• [Source document]:

------

Maestro Cards cannot be used at point of sales locations to make purchases but the Cirrus network is accepted at a majority of cash points most of the time. The exception is the 'First International Bank of Israel' (FIBI) who do not accept Cirrus.
In most cases co-branded with the German Girocard logo, but they cannot be used as Maestro over the telephone or on the internet. As of 2020, the Sparkassen Group announced to introduce a new co-branded Girocard using the Debit Mastercard system and effectively replacing the Maestro co-badge slowly.
Laser, which was co-branded with Maestro, has been replaced by Visa Debit and Debit Mastercard. The Laser debit card has been phased out by all banks and ceased to operate from March 2014. Irish Laser cards carried Maestro co-branding from 2008 onwards. They were intended to be used with chip and PIN POS systems. The chip on the card was programmed with two applications, one for Laser and one for Maestro. POS transactions were normally processed over the Laser network in Ireland and the Maestro network when the card was used abroad. Some POS terminals prompted users to manually select Laser or Maestro before completing the transaction. Laser cards could be processed as Maestro in most POS terminals worldwide for chip and PIN or swipe and sign transactions (where still accepted). Internet and telephone-based retailers, however, needed to be set up specifically to accept Irish Laser/Maestro cards. Transactions made with these cards were often secured by MasterCard's SecureCode system to verify the cardholder's identity. These cards were usually multi-functional and operated as a debit card as well as an ATM Card which could be used for accessing ATMs. Some banks also allowed customers to use their cards to deposit or withdraw money over the counter or at An Post post offices using their debit card and PIN. Historically the cards often contained a Cheque guarantee card function indicated by a hologram. This scheme was shut down in 2011. Foreign-issued Maestro cards are still accepted in Ireland in ATMs and by many POS machines. However, acceptance of Visa and MasterCard debit/credit cards is more reliably universal at POS terminals.

------

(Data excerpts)
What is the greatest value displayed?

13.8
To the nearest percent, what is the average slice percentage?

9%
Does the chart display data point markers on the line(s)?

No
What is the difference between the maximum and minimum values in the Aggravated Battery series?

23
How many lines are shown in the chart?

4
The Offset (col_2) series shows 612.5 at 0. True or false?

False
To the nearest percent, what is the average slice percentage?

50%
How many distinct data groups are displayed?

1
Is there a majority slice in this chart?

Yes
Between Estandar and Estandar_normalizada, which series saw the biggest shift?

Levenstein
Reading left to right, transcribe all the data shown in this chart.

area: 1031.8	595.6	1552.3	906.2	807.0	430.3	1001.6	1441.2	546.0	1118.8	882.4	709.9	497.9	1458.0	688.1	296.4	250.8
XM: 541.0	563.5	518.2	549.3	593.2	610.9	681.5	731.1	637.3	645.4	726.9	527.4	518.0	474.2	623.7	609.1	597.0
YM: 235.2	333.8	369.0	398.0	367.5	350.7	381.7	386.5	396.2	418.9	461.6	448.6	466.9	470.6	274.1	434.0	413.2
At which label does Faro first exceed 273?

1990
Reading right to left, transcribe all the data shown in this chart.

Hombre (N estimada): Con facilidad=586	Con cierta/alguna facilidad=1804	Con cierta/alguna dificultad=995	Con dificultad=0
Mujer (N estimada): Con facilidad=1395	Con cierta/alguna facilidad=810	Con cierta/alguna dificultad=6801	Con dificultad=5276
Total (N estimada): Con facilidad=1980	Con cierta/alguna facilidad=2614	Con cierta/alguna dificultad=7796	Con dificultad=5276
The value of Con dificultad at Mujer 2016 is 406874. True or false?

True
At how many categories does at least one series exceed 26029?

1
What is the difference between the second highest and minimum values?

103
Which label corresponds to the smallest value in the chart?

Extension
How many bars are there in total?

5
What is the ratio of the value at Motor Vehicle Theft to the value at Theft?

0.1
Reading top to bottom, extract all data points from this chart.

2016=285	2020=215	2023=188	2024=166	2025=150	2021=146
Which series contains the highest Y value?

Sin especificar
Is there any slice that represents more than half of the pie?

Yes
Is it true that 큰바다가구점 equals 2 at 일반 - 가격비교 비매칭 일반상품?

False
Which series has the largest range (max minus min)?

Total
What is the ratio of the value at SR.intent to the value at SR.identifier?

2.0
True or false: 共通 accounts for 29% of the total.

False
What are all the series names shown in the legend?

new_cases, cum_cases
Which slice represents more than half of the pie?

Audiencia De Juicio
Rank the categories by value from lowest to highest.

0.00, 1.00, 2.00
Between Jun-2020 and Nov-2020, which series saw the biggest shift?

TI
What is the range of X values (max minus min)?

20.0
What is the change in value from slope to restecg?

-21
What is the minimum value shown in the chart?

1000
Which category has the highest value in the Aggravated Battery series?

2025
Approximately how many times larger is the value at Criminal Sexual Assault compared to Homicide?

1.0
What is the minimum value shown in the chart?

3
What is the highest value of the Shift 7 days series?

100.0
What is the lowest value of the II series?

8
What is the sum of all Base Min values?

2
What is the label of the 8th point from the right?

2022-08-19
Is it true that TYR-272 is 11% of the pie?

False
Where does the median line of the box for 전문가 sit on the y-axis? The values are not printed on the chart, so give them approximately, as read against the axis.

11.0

------

• [Brief 1]:
According to the text on Maestro cards, from what date did the Laser debit card cease to operate?
• [Brief 2]:
Please continue the text on Maestro cards from its final sentence.

• [Answer space 1]:
March 2014.

• [Answer space 2]:
Usually co-branded with the national Bancomat/PagoBancomat and international Cirrus scheme. Most banks issue Mastercard Maestro, while some issue Visa Debit and Visa V Pay cards (the latter works only in Europe).
Most banks issue Maestro debit cards, with only De Volksbank and ING offering both V Pay and Maestro branded cards. Prior to January 1, 2012, Dutch Maestro debit cards were co-branded with the national PIN scheme. This scheme has since been retired and replaced by Maestro and V Pay.
The former Switch debit card system was re-branded as Maestro. Underneath the branding, however, the system was still the old Switch one and the cards were still fundamentally Switch. In 2011, MasterCard aligned UK domestic Maestro cards (the former Switch) with the standard international Maestro system, ending its status as a separate card scheme. This change also led to the discontinuation of the Solo debit card. In January 2009 First Direct and HSBC discontinued the use of Maestro cards, issuing Visa Debit cards to new customers and a gradual roll-out throughout 2009 to existing customers. In September of the same year, the British arms of the National Australia Bank, namely Clydesdale Bank and Yorkshire Bank, started the process of replacing the Maestro card with a Debit Mastercard for their current accounts, except for the Readycash and Student accounts, for which the Maestro card continued to be issued until 2015. Likewise, in the same month the Royal Bank of Scotland Group (Europe's largest debit card issuer which includes the NatWest, Coutts and Ulster Bank brands) switched from Maestro to Visa Debit, a process that took two years to complete. This effectively meant that only a few smaller UK banks would be issuing Maestro cards. In 2015, Bank of Ireland UK replaced its Maestro debit cards with Visa Debit cards. Few if any issuers still issue Maestro cards nowadays in the UK, and acceptance of non-UK Maestro cards is patchy.